Własność jednego z Anubitów wydała mi się znajoma. Sprzączka od paska, którą nosił mój przyjaciel z dzieciństwa, Ganges. Ja mu ją podarowałem.
Ten Anubit – potwór, którego pobiłem, był w rzeczywistości moim przyjacielem, zabitym przez Krallów.
Od tego dnia na Farmie Orton i Posiadłości Medeus zaczęło pojawiać się coraz więcej Nieumarłych. Mieszkańcy Jeiaparan nie potrafili ich zabić, bo teraz wiedzieli, że Nieumarli byli kiedyś ich sąsiadami, przyjaciółmi czy ukochanymi.
Nie rozmawiali o Nieumarłych, ale też omijali Farmę Orton i Posiadłość Medeus z daleka. Zaczęli odchodzić nawet ci, którzy żyli w wiosce od pokoleń.
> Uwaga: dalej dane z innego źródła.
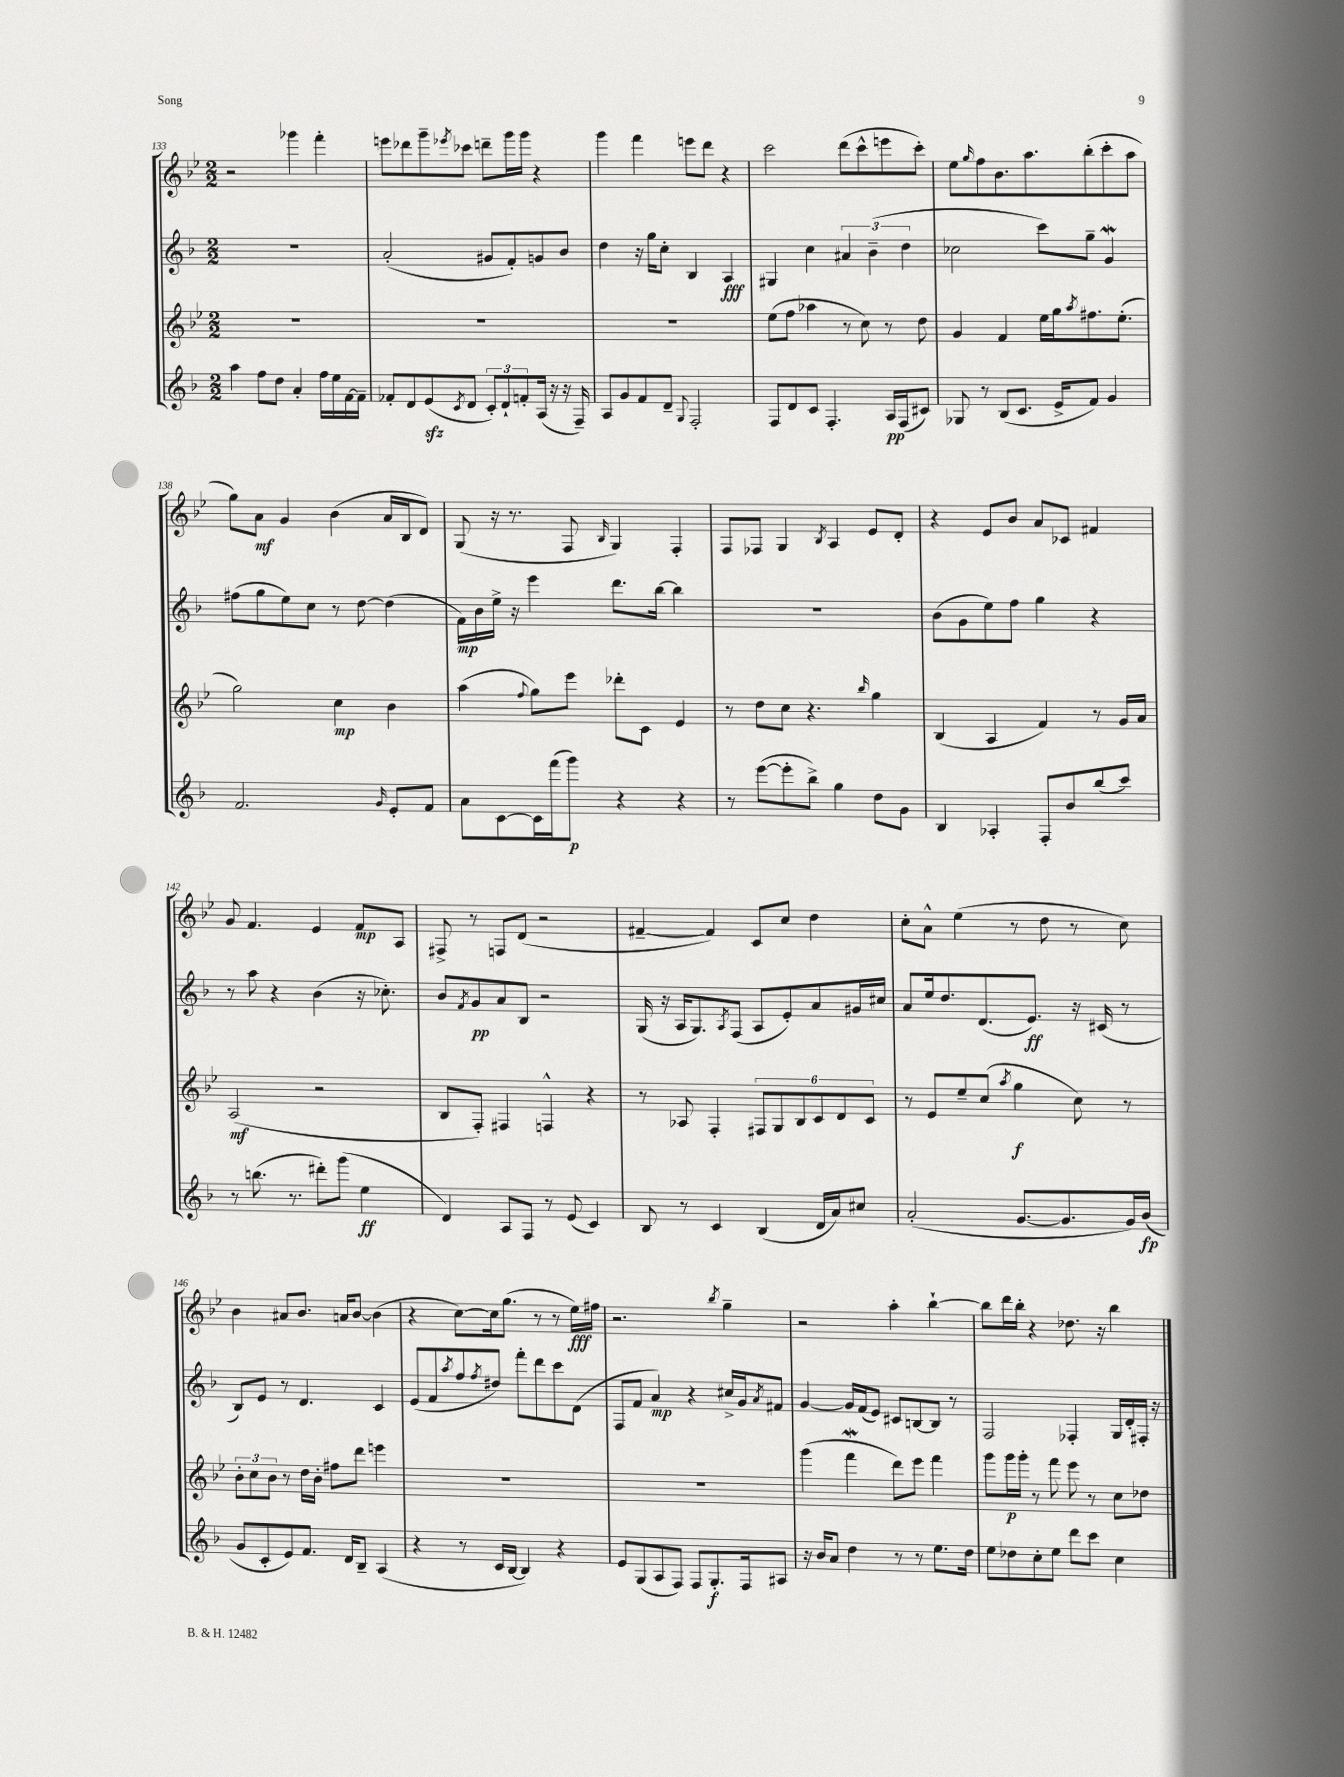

**kern	**kern	**kern	**kern
*staff4	*staff3	*staff2	*staff1
*clefG2	*clefG2	*clefG2	*clefG2
*k[b-]	*k[b-e-]	*k[b-]	*k[b-e-]
*M2/2	*M2/2	*M2/2	*M2/2
4aa	1r	1r	2r
8ff	.	.	.
8dd	.	.	.
4a'	.	.	4ggg-
16ff	.	.	4fff'
16ee	.	.	.
[16f	.	.	.
16f~]	.	.	.
=	=	=	=
8f-'	1r	(2a'	8eee
8d	.	.	8ddd-
(8e	.	.	8ggg~
8qc	.	.	8qeee-
8d	.	.	8ccc-
12c')	.	8g#	8ddd~
12d`	.	.	.
.	.	8f')	16ggg
12f'	.	.	.
.	.	.	16ggg
(16A	.	8g	4r
16r	.	.	.
16r	.	8b-	.
16F~)	.	.	.
=	=	=	=
8A	1r	4dd	4ggg
8g	.	.	.
8f	.	16r	4fff
.	.	16gg	.
8d~	.	8cc'	.
8qqG	.	.	.
2F'	.	4B-	8eee
.	.	.	8ddd
.	.	4A	4r
=	=	=	=
8F	(8ee-	4G#	2ccc
8d	8ff	.	.
8c	4aa-	4cc	.
4.F'	.	.	.
.	8r	6a#	(8ddd
.	8cc)	.	8ccc^^
.	.	(6b-~	.
16A	8r	.	8eee
(16F	.	.	.
.	.	6dd	.
8c#)	8dd	.	8ccc')
=	=	=	=
8G-	4g	2cc-	8ee-
.	.	.	16qqgg
8r	.	.	8ff
(8B-	4f	.	8.b-
8.c	.	.	.
.	.	.	8.aa
.	16ee-	8ccc)	.
16e^	16gg	.	.
.	8qaa	.	.
8f)	8.ff#	8gg~	(8bb-'
4g	.	4g	8ccc'
.	(8.ee-'	.	.
.	.	.	8aa
=	=	=	=
2.f	2gg)	(8ff#	8gg)
.	.	8gg	8a
.	.	8ee)	4g
.	.	8cc	.
.	4cc	8r	(4b-
.	.	[8dd	.
16qqg	.	.	.
8e'	4b-	(4dd]	16a
.	.	.	16B-
8f	.	.	8d)
=	=	=	=
8a	(4aa	16f)	(8G
.	.	16b-	.
[8c	.	16ee^	16r
.	.	16r	8.r
.	8qqff	.	.
16c]	8gg)	4eee	.
(16fff	.	.	.
8ggg)	8eee-	.	8F
.	.	.	16qqB-
4r	8ddd-'	8.ddd	4G)
.	8c	.	.
.	.	[16bb-	.
4r	4e-	4bb-]	4F'
=	=	=	=
8r	8r	1r	8F
([8eee	8dd	.	8F-
8eee']	8cc	.	4G
8bb-^)	4.r	.	.
.	.	.	8qB-
4gg	.	.	4A
.	16qqbb-	.	.
8dd	4gg	.	8e-
8g	.	.	8d'
=	=	=	=
4B-	(4B-	(8b-	4r
.	.	8g	.
4A-'	4A	8ee)	8e-
.	.	8ff	8b-
8F'	4f)	4gg	8a
8b-	.	.	8c-
(8bb-	8r	4r	4f#
8ccc)	16g	.	.
.	16a	.	.
=	=	=	=
8r	(2A	8r	8g
(8.bb	.	8aa	4.f
.	.	4r	.
8.r	.	.	.
8ddd#')	2r	(4b-	4e-
(8ggg	.	.	.
4ee	.	16r	8f
.	.	8.cc-')	.
.	.	.	8A
=	=	=	=
4d)	8B-	8b-	8F#^
.	.	8qf	.
.	8F')	8g	8r
8A	4F#	8a	8F
8F	.	8B-	(8d
8r	4F^^	2r	2r
(8e	.	.	.
4c)	4r	.	.
=	=	=	=
8B-	8r	(16G	[4f#~
.	.	16r	.
8r	8A-	16A	.
.	.	8.G)	.
4c	4F'	.	4f#])
.	.	8qA	.
.	.	(8F	.
(4B-	12F#	8A	8c
.	12G	.	.
.	.	8e')	8cc
.	12B-	.	.
16d	12c	8a	4dd
16a)	.	.	.
.	12d	.	.
8cc#	.	16g#	.
.	12c	.	.
.	.	16cc#	.
=	=	=	=
(2a'	8r	8a	8cc'
.	8e-	16ee	8a^^
.	.	8.dd	.
.	8ee-~	.	(4ee-
.	(8cc	(8.d	.
.	8qaa	.	.
[8.g	4gg	.	8r
.	.	8.e)	.
.	.	.	8dd
8.g]	.	.	.
.	8cc)	16r	8r
.	.	(16c#	.
16g)	8r	8r	8cc)
(16b-	.	.	.
=	=	=	=
8g	12b-'	8B-)	4b-
.	12cc	.	.
8c'	.	8e	.
.	12b-	.	.
8e)	8r	8r	8a#
8.f	16dd	4.d	8.b-
.	16b-'	.	.
.	8ff#	.	.
16d	.	.	16a
8B-~	8ddd	.	[8b-
(4A	4eee	4c	(4b-]
=	=	=	=
4r	1r	(8e	4r
.	.	8f	.
.	.	8qaa	.
8r	.	8ff	[8cc)
.	.	8qff	.
16c	.	8dd#)	16cc]
[16B-	.	.	(8.gg
4B-])	.	8fff'	.
.	.	8ddd	8r
4r	.	8ccc	8r
.	.	(8d	16ee-)
.	.	.	16ff#
=	=	=	=
8e	1r	8F	2.r
(8G	.	8f	.
8A	.	4a)	.
8F)	.	.	.
8F	.	4r	.
8.G'	.	.	.
.	.	.	8qbb-
.	.	16cc#^	4gg~
16F	.	16g	.
.	.	8qa	.
8A#	.	8f#	.
=	=	=	=
16r	(4ggg	[4g	2r
16b-	.	.	.
8a	.	.	.
4dd	4fff	16g]	.
.	.	(16f	.
.	.	8e)	.
8r	8ddd)	8c#	4aa'
8r	8eee-	[8B	.
8.ee	4fff	8B]	[4bb-`
.	.	8r	.
16dd	.	.	.
=	=	=	=
8ee	8ggg	2F	8bb-]
8dd-	16ggg	.	16ddd
.	16ggg'	.	16bb-'
8cc'	8r	.	4r
8ee	8fff	.	.
8ddd	8eee-	4F-'	8.dd-
8ccc	8r	.	.
.	.	.	16r
4cc	8cc	16G	4bb-
.	.	16d'	.
.	8dd-	16F#'	.
.	.	16r	.
==	==	==	==
*-	*-	*-	*-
Dopuściłem, by ból, wina i strata pożerały moje ciało i duszę. Musiałem chronić moją ukochaną Ilbrein.
Byłem przekonany, że Ilbrein nie umarłaby, jeśli pomógłbym Farmie Orton i Posiadłości Medeus, gdy zaatakowały Kralle. Spotkanie z Gangesem przysporzyło mi jeszcze więcej winy. Nie pomogłem mu, gdy mnie potrzebował ... a potem ponownie go zabiłem ...
W końcu opuściłem wioskę i Heiron. Pełen udręki wzniosłem się.
Dopiero wtedy pojąłem, co jest moim przeznaczeniem. Moim obowiązkiem jest pozwolić Nieumarłym z Farmy Orton i Posiadłości Medeus, którzy niegdyś byli moimi sąsiadami i przyjaciółmi, powrócić do Rzeki Eteru.
Zabijam ich, tak, ale tylko wtedy ich dusze mogą odnaleźć spokój. Nie poddam się, nawet jeśli potrwa to dziesięciolecia, stulecia czy całe życie.
Mam przed sobą długie życie. Być może pewnego dnia uda mi się wykonać to zadanie. W chwili, gdy znów wyślę do Rzeki Eteru ostatniego Nieumarłego, będę wreszcie wolny.